Es gehe «um die unterste Stufe der Arbeitsintegration, um ein ‘Arbeitstraining’, aus dem später eine Praktikumsstelle oder eine Lehre resultieren kann.» Aus Gesprächen weiss er, dass die Leute zumeist froh sind, mitmachen zu können, weil sie etwas zu tun haben und etwas lernen können. «Und sie erzählen, dass sie während ihren Einsätzen kaum schlechte Erfahrungen machen und ihre Arbeit häufig geschätzt wird.»
Integrationserfolge und -misserfolge
Es gibt zum Beispiel die Geschichte des Eritreers Zerom, eines Lehrers. «Nach seiner Zeit im Team Sauber, wo ich ihn kennengelernt und fotografiert habe, hat er in Biel eine Praktikumsstelle in einem Pflegeheim und in der Folge eine Aufenthaltsbewilligung B bekommen. Ende November 2014 konnte er nach Jahren der Trennung seine Frau aus dem Sudan in die Schweiz nachholen. Und neuerdings ist klar, dass ihn sein zufriedener Arbeitgeber ab August in die zweijährige Lehre zum Fachmann Gesundheit schicken will.»

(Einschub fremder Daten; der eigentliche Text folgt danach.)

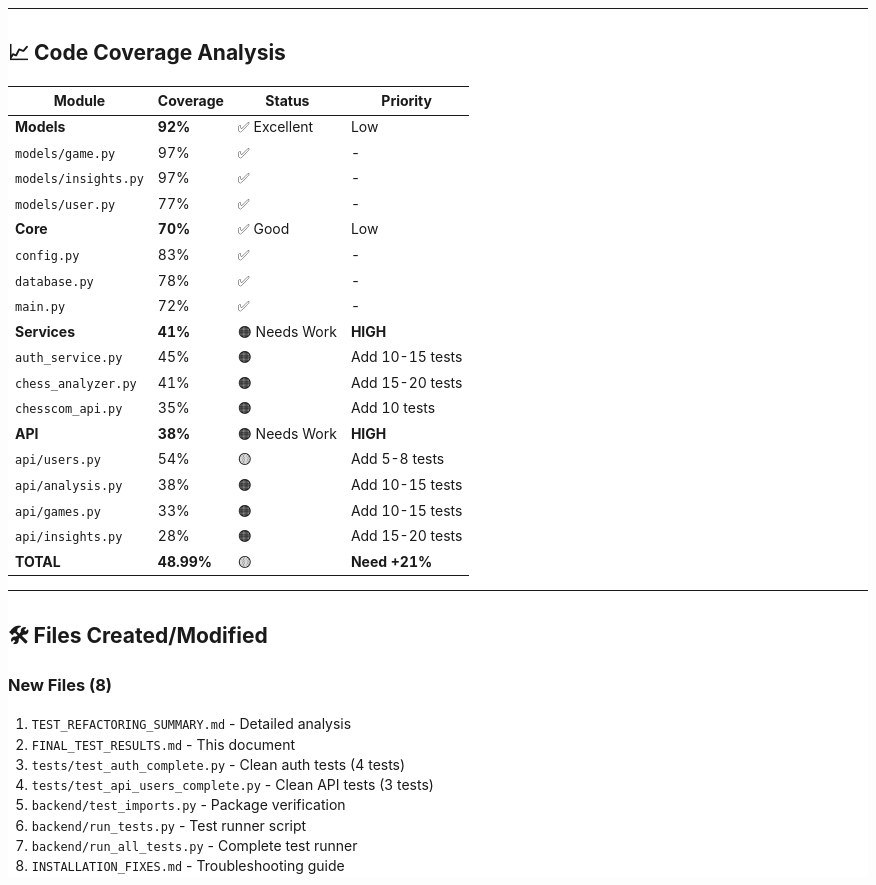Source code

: 
---

## 📈 Code Coverage Analysis

| Module | Coverage | Status | Priority |
|--------|----------|--------|----------|
| **Models** | **92%** | ✅ Excellent | Low |
| `models/game.py` | 97% | ✅ | - |
| `models/insights.py` | 97% | ✅ | - |
| `models/user.py` | 77% | ✅ | - |
| **Core** | **70%** | ✅ Good | Low |
| `config.py` | 83% | ✅ | - |
| `database.py` | 78% | ✅ | - |
| `main.py` | 72% | ✅ | - |
| **Services** | **41%** | 🟠 Needs Work | **HIGH** |
| `auth_service.py` | 45% | 🟠 | Add 10-15 tests |
| `chess_analyzer.py` | 41% | 🟠 | Add 15-20 tests |
| `chesscom_api.py` | 35% | 🟠 | Add 10 tests |
| **API** | **38%** | 🟠 Needs Work | **HIGH** |
| `api/users.py` | 54% | 🟡 | Add 5-8 tests |
| `api/analysis.py` | 38% | 🟠 | Add 10-15 tests |
| `api/games.py` | 33% | 🟠 | Add 10-15 tests |
| `api/insights.py` | 28% | 🟠 | Add 15-20 tests |
| **TOTAL** | **48.99%** | 🟡 | **Need +21%** |

---

## 🛠️ Files Created/Modified

### **New Files (8)**
1. `TEST_REFACTORING_SUMMARY.md` - Detailed analysis
2. `FINAL_TEST_RESULTS.md` - This document
3. `tests/test_auth_complete.py` - Clean auth tests (4 tests)
4. `tests/test_api_users_complete.py` - Clean API tests (3 tests)
5. `backend/test_imports.py` - Package verification
6. `backend/run_tests.py` - Test runner script
7. `backend/run_all_tests.py` - Complete test runner
8. `INSTALLATION_FIXES.md` - Troubleshooting guide
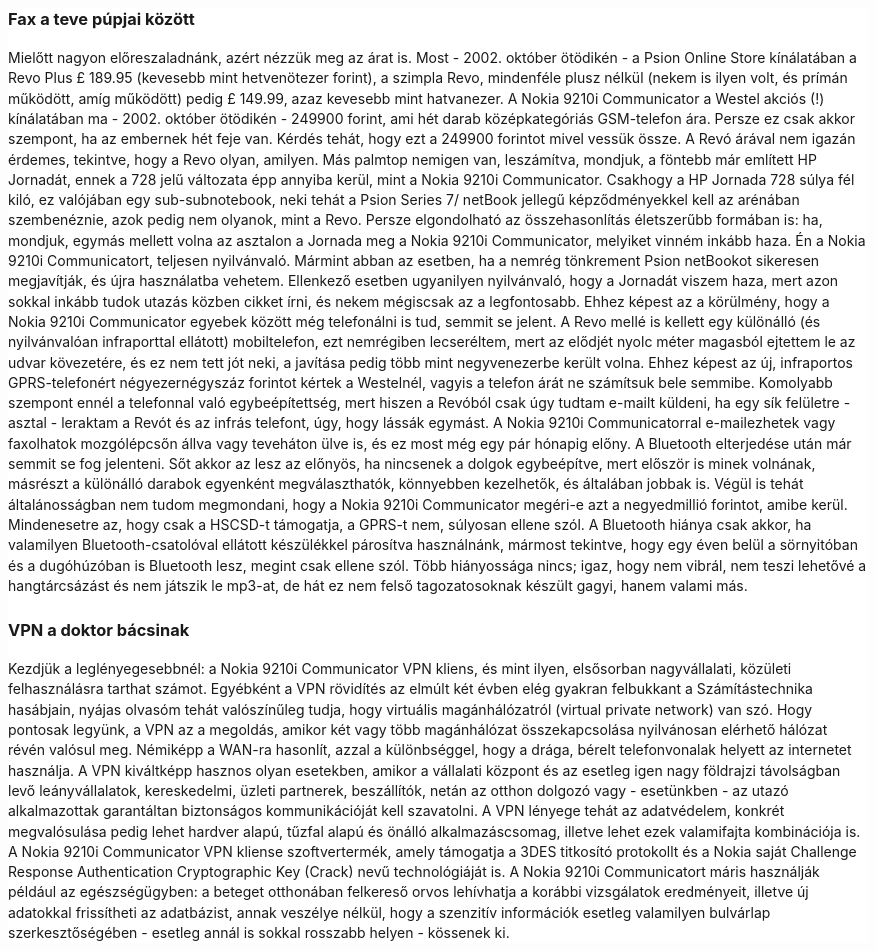### Fax a teve púpjai között

Mielőtt nagyon előreszaladnánk, azért nézzük meg az árat is. Most - 2002. október ötödikén - a Psion Online Store kínálatában a Revo Plus £ 189.95 (kevesebb mint hetvenötezer forint), a szimpla Revo, mindenféle plusz nélkül (nekem is ilyen volt, és prímán működött, amíg működött) pedig £ 149.99, azaz kevesebb mint hatvanezer. A Nokia 9210i Communicator a Westel akciós (!) kínálatában ma - 2002. október ötödikén - 249900 forint, ami hét darab középkategóriás GSM-telefon ára. Persze ez csak akkor szempont, ha az embernek hét feje van.
Kérdés tehát, hogy ezt a 249900 forintot mivel vessük össze.
A Revó árával nem igazán érdemes, tekintve, hogy a Revo olyan, amilyen. Más palmtop nemigen van, leszámítva, mondjuk, a föntebb már említett HP Jornadát, ennek a 728 jelű változata épp annyiba kerül, mint a Nokia 9210i Communicator. Csakhogy a HP Jornada 728 súlya fél kiló, ez valójában egy sub-subnotebook, neki tehát a Psion Series 7/ netBook jellegű képződményekkel kell az arénában szembenéznie, azok pedig nem olyanok, mint a Revo. Persze elgondolható az összehasonlítás életszerűbb formában is: ha, mondjuk, egymás mellett volna az asztalon a Jornada meg a Nokia 9210i Communicator, melyiket vinném inkább haza.
Én a Nokia 9210i Communicatort, teljesen nyilvánvaló. Mármint abban az esetben, ha a nemrég tönkrement Psion netBookot sikeresen megjavítják, és újra használatba vehetem. Ellenkező esetben ugyanilyen nyilvánvaló, hogy a Jornadát viszem haza, mert azon sokkal inkább tudok utazás közben cikket írni, és nekem mégiscsak az a legfontosabb. Ehhez képest az a körülmény, hogy a Nokia 9210i Communicator egyebek között még telefonálni is tud, semmit se jelent. A Revo mellé is kellett egy különálló (és nyilvánvalóan infraporttal ellátott) mobiltelefon, ezt nemrégiben lecseréltem, mert az elődjét nyolc méter magasból ejtettem le az udvar kövezetére, és ez nem tett jót neki, a javítása pedig több mint negyvenezerbe került volna. Ehhez képest az új, infraportos GPRS-telefonért négyezernégyszáz forintot kértek a Westelnél, vagyis a telefon árát ne számítsuk bele semmibe. Komolyabb szempont ennél a telefonnal való egybeépítettség, mert hiszen a Revóból csak úgy tudtam e-mailt küldeni, ha egy sík felületre - asztal - leraktam a Revót és az infrás telefont, úgy, hogy lássák egymást. A Nokia 9210i Communicatorral e-mailezhetek vagy faxolhatok mozgólépcsőn állva vagy teveháton ülve is, és ez most még egy pár hónapig előny. A Bluetooth elterjedése után már semmit se fog jelenteni. Sőt akkor az lesz az előnyös, ha nincsenek a dolgok egybeépítve, mert először is minek volnának, másrészt a különálló darabok egyenként megválaszthatók, könnyebben kezelhetők, és általában jobbak is.
Végül is tehát általánosságban nem tudom megmondani, hogy a Nokia 9210i Communicator megéri-e azt a negyedmillió forintot, amibe kerül. Mindenesetre az, hogy csak a HSCSD-t támogatja, a GPRS-t nem, súlyosan ellene szól. A Bluetooth hiánya csak akkor, ha valamilyen Bluetooth-csatolóval ellátott készülékkel párosítva használnánk, mármost tekintve, hogy egy éven belül a sörnyitóban és a dugóhúzóban is Bluetooth lesz, megint csak ellene szól. Több hiányossága nincs; igaz, hogy nem vibrál, nem teszi lehetővé a hangtárcsázást és nem játszik le mp3-at, de hát ez nem felső tagozatosoknak készült gagyi, hanem valami más.

### VPN a doktor bácsinak

Kezdjük a leglényegesebbnél: a Nokia 9210i Communicator VPN kliens, és mint ilyen, elsősorban nagyvállalati, közületi felhasználásra tarthat számot. Egyébként a VPN rövidítés az elmúlt két évben elég gyakran felbukkant a Számítástechnika hasábjain, nyájas olvasóm tehát valószínűleg tudja, hogy virtuális magánhálózatról (virtual private network) van szó. Hogy pontosak legyünk, a VPN az a megoldás, amikor két vagy több magánhálózat összekapcsolása nyilvánosan elérhető hálózat révén valósul meg. Némiképp a WAN-ra hasonlít, azzal a különbséggel, hogy a drága, bérelt telefonvonalak helyett az internetet használja. A VPN kiváltképp hasznos olyan esetekben, amikor a vállalati központ és az esetleg igen nagy földrajzi távolságban levő leányvállalatok, kereskedelmi, üzleti partnerek, beszállítók, netán az otthon dolgozó vagy - esetünkben - az utazó alkalmazottak garantáltan biztonságos kommunikációját kell szavatolni. A VPN lényege tehát az adatvédelem, konkrét megvalósulása pedig lehet hardver alapú, tűzfal alapú és önálló alkalmazáscsomag, illetve lehet ezek valamifajta kombinációja is. A Nokia 9210i Communicator VPN kliense szoftvertermék, amely támogatja a 3DES titkosító protokollt és a Nokia saját Challenge Response Authentication Cryptographic Key (Crack) nevű technológiáját is. A Nokia 9210i Communicatort máris használják például az egészségügyben: a beteget otthonában felkereső orvos lehívhatja a korábbi vizsgálatok eredményeit, illetve új adatokkal frissítheti az adatbázist, annak veszélye nélkül, hogy a szenzitív információk esetleg valamilyen bulvárlap szerkesztőségében - esetleg annál is sokkal rosszabb helyen - kössenek ki.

Freilich kennt Eichenberger auch andere Geschichten. Zum Beispiel jene von Mohammad aus Bangladesh, eines Sozialarbeiters, der sich als politischer Flüchtling bezeichnet hat. «Als ich bei ihm zuhause fotografierte, hatte er eben den negativen Asylentscheid erhalten und sagte, er suche sich einen Anwalt, um Rekurs zu machen. Als ich ihm drei Tage später meine Bilder vorbeibringen wollte, war er verschwunden. Seither ist sein Handy ausser Betrieb. Ich habe nichts mehr von ihm gehört.»
Es braucht andere Geschichten
Warum sich Eichenberger nun schon zum dritten Mal über längere Zeit intensiv mit AsylbewerberInnen und Flüchtlingen auseinandersetzt, hat einen Grund: «Ich finde, wir müssen andere Geschichten erzählen als jene, die wir täglich von den Medien vorgesetzt bekommen.» Es gehe darum, den Leuten, die hierher kommen, ein Gesicht zu geben und ihnen zuzuhören. Das sei oft spannend, auch wenn er nichts glorifizieren wolle.
«Aber ärgerlich ist, wie willfährig die Medien jedes Detail der andauernden fremdenfeindlichen Kampagne der SVP kolportieren und mit Kommentaren und Arena-Diskussionen zusätzlich aufblasen.» Die Medien hätten eine Verantwortung für das Klima im Land: «Diese Hasskampagne brennt sich langsam aber sicher in die Köpfe ein. Das ist gefährlich. Darum braucht es andere Geschichten.»
Zum Beispiel jene, die Eichenbergers Fotografien vom Team Sauber erzählen.